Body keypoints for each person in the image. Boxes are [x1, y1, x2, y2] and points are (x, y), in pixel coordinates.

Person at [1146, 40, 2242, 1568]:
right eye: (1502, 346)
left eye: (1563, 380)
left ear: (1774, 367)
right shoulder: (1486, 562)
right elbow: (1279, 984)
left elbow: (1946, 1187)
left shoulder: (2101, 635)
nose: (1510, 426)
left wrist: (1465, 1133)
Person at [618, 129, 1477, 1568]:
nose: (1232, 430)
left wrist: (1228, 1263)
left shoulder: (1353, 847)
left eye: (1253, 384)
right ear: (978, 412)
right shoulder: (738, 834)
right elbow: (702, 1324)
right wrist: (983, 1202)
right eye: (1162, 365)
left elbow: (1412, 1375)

= = = = =

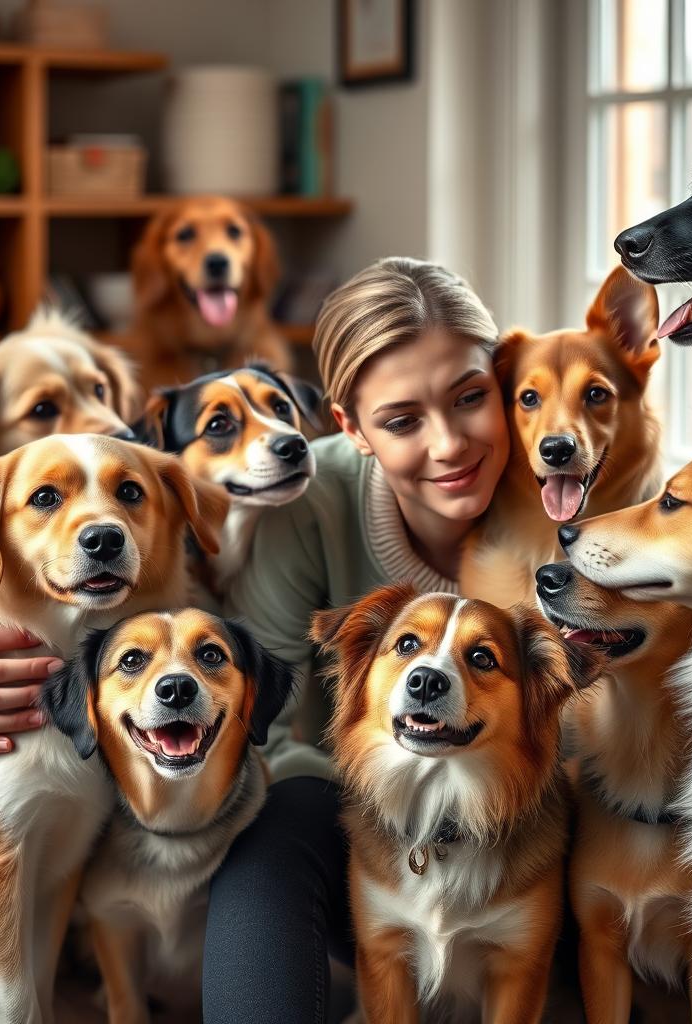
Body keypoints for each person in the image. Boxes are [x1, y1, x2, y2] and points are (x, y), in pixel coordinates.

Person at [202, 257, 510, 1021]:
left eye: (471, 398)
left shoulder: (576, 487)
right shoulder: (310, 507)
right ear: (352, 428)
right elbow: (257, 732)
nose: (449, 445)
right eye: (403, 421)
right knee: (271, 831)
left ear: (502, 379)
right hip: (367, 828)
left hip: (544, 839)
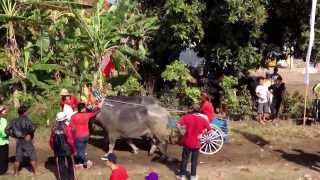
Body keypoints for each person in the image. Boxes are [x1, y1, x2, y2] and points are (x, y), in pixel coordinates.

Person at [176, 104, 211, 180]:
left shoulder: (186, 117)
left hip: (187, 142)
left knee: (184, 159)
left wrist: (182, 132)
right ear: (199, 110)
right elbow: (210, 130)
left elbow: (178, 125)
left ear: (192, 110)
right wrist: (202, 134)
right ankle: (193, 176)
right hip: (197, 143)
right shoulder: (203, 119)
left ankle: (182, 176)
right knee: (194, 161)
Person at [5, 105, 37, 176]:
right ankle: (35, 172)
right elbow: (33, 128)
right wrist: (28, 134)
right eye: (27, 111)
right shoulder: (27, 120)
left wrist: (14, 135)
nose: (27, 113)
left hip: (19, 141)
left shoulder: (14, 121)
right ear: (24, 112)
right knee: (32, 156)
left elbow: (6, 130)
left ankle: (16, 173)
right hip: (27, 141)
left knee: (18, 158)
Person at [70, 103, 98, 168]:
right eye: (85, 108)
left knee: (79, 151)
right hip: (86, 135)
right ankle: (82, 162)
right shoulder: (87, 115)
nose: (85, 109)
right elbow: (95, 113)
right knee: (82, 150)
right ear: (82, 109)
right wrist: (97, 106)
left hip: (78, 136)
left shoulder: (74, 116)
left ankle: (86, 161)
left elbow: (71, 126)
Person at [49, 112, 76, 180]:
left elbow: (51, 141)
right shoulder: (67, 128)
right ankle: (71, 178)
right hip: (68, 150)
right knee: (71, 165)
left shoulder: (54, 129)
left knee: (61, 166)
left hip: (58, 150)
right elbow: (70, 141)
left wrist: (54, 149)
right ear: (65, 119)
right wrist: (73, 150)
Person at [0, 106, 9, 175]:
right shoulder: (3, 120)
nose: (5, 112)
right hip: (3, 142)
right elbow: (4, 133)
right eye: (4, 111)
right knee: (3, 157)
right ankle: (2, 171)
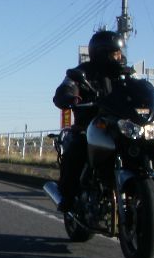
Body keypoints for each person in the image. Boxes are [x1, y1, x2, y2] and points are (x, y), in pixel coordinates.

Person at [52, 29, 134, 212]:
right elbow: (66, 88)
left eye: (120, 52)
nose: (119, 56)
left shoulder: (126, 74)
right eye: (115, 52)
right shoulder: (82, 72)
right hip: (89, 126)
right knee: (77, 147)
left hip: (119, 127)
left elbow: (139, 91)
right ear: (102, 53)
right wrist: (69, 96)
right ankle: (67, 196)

= = = = =

Filter the records down to the lines containing the word "knee", and copy those.

right knee: (271, 831)
left knee: (184, 159)
right knee: (194, 161)
right knee: (32, 156)
left knee: (18, 158)
left knee: (79, 151)
right knee: (82, 150)
right knee: (71, 165)
left knee: (61, 166)
right knee: (3, 157)
right knee: (77, 147)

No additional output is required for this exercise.